Appellant argues that his behavior was not contemptuous and that Judge Johnson's adjudication of contempt was unwarranted. In order to justify an adjudication of contempt under the statute*fn3 relied upon by Judge Johnson in his opinion, there must be a finding that there was misbehavior in the presence of the court and that the misbehavior obstructed the administration of justice. In light of the unusual circumstances out of which the heretofore quoted colloquy arose, we conclude that William Forbes did not engage in misbehavior which obstructed the administration of justice. Indeed Judge Johnson himself must be charged with any delay in the proceedings which were properly before the court. The purpose of the hearing, as stated earlier, was to dispose of the remaining charges against the three juveniles. However, the first eighteen pages of the printed record of that hearing are taken up by Judge Johnson's "investigation" into the possible sources of the Press article, complete with warnings to the prosecuting officers that they would be held in contempt if they were involved in future publication of similar articles. Furthermore the statute relied upon by Judge Johnson describes a species of criminal contempt.
Since the order held appellant in civil contempt, the validity of the order must be determined by considering
[ 244 Pa. Super. Page 172]
when it is proper to hold someone in civil contempt. This consideration will no doubt vary from case to case, according to the particular circumstances. See United States v. United Mine Workers, 330 U.S. 258, 67 S.Ct. 677, 91 L.Ed. 884 (1946); Brocker v. Brocker, 429 Pa. 513, 241 A.2d 336 (1968). Here the circumstances were that the judge conceived that his action was necessary to maintain decorum in his courtroom.
There can be no doubt of the judge's power to maintain decorum in his courtroom. Thus in Commonwealth v. Patterson, 452 Pa. 457, 464, 308 A.2d 90, 94 (1973), our Supreme Court said:
"It is universally accepted that the trial judge has the responsibility and authority to maintain in the courtroom the appropriate atmosphere for the fair and orderly disposition of the issues presented. In the judge is vested the power and authority to maintain the order and integrity of the judicial process."
This statement, however, does not imply that the judge may exercise his power and authority in an arbitrary manner. To the contrary:
"The trial judge should be the exemplar of dignity and impartiality. He should exercise restraint over his conduct and utterances. He should suppress his personal predilections, and control his temper and emotions. He should not permit any person in the courtroom to embroil him in conflict, and he should otherwise avoid conduct on his part which tends to demean the proceedings . . . ABA Project on Standards for Criminal Justice, Standards Relating to the Function of the Trial Judge § 6.4 (Approved Draft 1972)."
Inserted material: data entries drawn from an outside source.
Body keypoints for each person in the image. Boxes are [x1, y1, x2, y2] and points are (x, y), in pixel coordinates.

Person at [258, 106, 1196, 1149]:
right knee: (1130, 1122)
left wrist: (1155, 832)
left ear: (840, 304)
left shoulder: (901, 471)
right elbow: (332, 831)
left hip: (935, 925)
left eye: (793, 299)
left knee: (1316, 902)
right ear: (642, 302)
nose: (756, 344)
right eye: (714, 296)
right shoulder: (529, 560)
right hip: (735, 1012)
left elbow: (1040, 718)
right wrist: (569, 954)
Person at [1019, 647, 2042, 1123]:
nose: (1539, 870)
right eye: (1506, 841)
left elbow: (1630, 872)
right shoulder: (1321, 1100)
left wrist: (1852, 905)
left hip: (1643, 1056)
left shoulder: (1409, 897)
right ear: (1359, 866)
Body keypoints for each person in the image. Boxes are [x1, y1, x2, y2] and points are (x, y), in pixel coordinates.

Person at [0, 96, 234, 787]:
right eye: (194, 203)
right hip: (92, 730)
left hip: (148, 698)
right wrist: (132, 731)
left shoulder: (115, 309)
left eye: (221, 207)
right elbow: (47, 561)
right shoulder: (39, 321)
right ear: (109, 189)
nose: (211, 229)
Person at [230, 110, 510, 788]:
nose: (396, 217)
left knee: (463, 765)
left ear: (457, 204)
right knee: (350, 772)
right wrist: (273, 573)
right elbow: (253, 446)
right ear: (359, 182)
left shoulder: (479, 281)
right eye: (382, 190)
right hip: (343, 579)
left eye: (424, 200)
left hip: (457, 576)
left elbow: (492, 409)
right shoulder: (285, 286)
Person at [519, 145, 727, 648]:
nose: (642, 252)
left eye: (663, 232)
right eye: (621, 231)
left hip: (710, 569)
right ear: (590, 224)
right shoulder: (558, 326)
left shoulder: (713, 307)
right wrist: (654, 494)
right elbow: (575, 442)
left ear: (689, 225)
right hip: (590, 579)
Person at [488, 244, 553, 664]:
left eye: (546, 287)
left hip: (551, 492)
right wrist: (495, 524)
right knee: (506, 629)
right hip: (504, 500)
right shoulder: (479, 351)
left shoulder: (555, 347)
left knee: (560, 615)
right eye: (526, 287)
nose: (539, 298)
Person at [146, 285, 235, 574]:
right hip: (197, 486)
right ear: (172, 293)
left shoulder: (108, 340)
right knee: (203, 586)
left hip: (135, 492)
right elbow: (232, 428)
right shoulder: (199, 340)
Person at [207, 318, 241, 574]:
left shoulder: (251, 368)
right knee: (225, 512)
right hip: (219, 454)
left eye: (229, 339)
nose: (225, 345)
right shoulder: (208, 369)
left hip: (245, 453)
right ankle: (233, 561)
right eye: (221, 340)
And see Commonwealth v. Patterson, supra, which cites with approval other sections of the Standards Relating to the Function of the Trial Judge.
Here, the judge below did not comply with these Standards. After insinuating that appellant had done
[ 244 Pa. Super. Page 173]
something wrong, the judge first denied appellant the opportunity to defend himself, and then demanded that he apologize. Appellant's response, "I won't apologize," was perfectly proper; he had nothing to apologize for.